◆ Directive
In the lines below, replace "Blog" with "Actualités" wherever it occurs and leave everything else unchanged. Omit the pictures from your answer.
· · · · ·
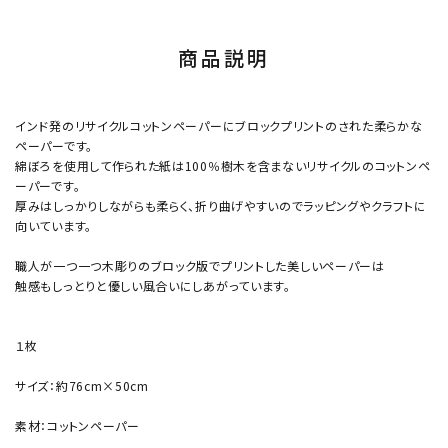
商品説明
インド発のリサイクルコットンペーパーにブロックプリントのされた柔らかな
ペーパーです。
綿ぼろを使用して作られた紙は100％樹木を含まないリサイクルのコットンペ
ーパーです。
厚みはしっかりしながらも柔らく、折り曲げやすいのでラッピングやクラフトに
向いています。
職人が一つ一つ木彫りのブロック版でプリントした美しいペーパーは
触感もしっとりと優しい風合いにしあがっています。
１枚
サイズ：約76cm×50cm
素材：コットンペーパー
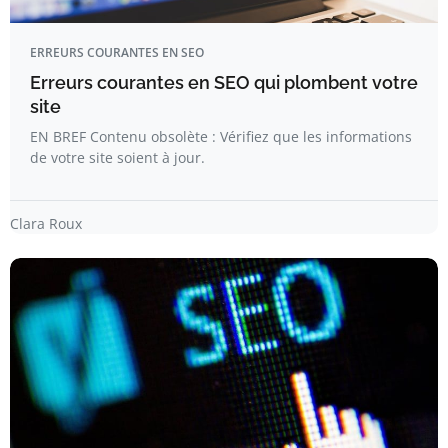
ERREURS COURANTES EN SEO
Erreurs courantes en SEO qui plombent votre
site
EN BREF Contenu obsolète : Vérifiez que les informations
de votre site soient à jour.
Clara Roux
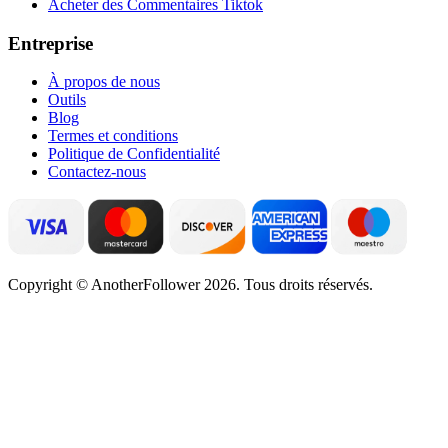
Acheter des Commentaires Tiktok
Entreprise
À propos de nous
Outils
Blog
Termes et conditions
Politique de Confidentialité
Contactez-nous
Copyright © AnotherFollower 2026. Tous droits réservés.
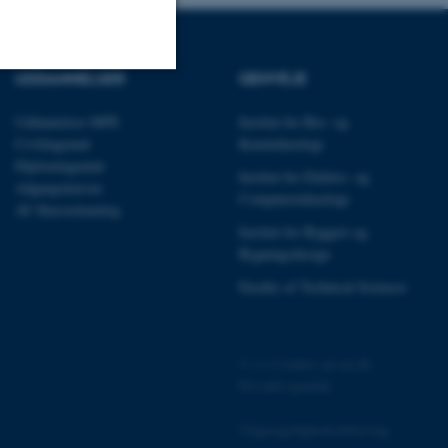
UDDANNELSER
GENVEJE
Uklassificerede
Uddannelser MPE
Institut for Bio- og
Civilingeniør
Kemiteknologi
Diplomingeniør
Institut for Elektro- og
Adgangskursus
ere nogle
Computerteknologi
AU Kursuskatalog
rer uden disse
Institut for Byggeri og
Bygningsdesign
Faculty of Technical Sciences
 vores CMS-udbyder,
©
—
Cookies på au.dk
identificere en backend-
bruger er logget ind i
Privatlivspolitik
rbundet med Typo3-
Tilgængelighedserklæring
emet. Det bruges generelt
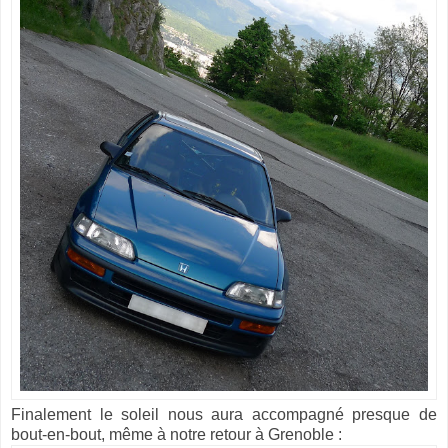
Finalement le soleil nous aura accompagné presque de
bout-en-bout, même à notre retour à Grenoble :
· · · · ·
◆ Answer space
商品説明
インド発のリサイクルコットンペーパーにブロックプリントのされた柔らかな
ペーパーです。
綿ぼろを使用して作られた紙は100％樹木を含まないリサイクルのコットンペ
ーパーです。
厚みはしっかりしながらも柔らく、折り曲げやすいのでラッピングやクラフトに
向いています。
職人が一つ一つ木彫りのブロック版でプリントした美しいペーパーは
触感もしっとりと優しい風合いにしあがっています。
１枚
サイズ：約76cm×50cm
素材：コットンペーパー
ERREURS COURANTES EN SEO
Erreurs courantes en SEO qui plombent votre
site
EN BREF Contenu obsolète : Vérifiez que les informations
de votre site soient à jour.
Clara Roux
Acheter des Commentaires Tiktok
Entreprise
À propos de nous
Outils
Actualités
Termes et conditions
Politique de Confidentialité
Contactez-nous
Copyright © AnotherFollower 2026. Tous droits réservés.
UDDANNELSER
GENVEJE
Uklassificerede
Uddannelser MPE
Institut for Bio- og
Civilingeniør
Kemiteknologi
Diplomingeniør
Institut for Elektro- og
Adgangskursus
ere nogle
Computerteknologi
AU Kursuskatalog
rer uden disse
Institut for Byggeri og
Bygningsdesign
Faculty of Technical Sciences
 vores CMS-udbyder,
©
—
Cookies på au.dk
identificere en backend-
bruger er logget ind i
Privatlivspolitik
rbundet med Typo3-
Tilgængelighedserklæring
emet. Det bruges generelt
Finalement le soleil nous aura accompagné presque de
bout-en-bout, même à notre retour à Grenoble :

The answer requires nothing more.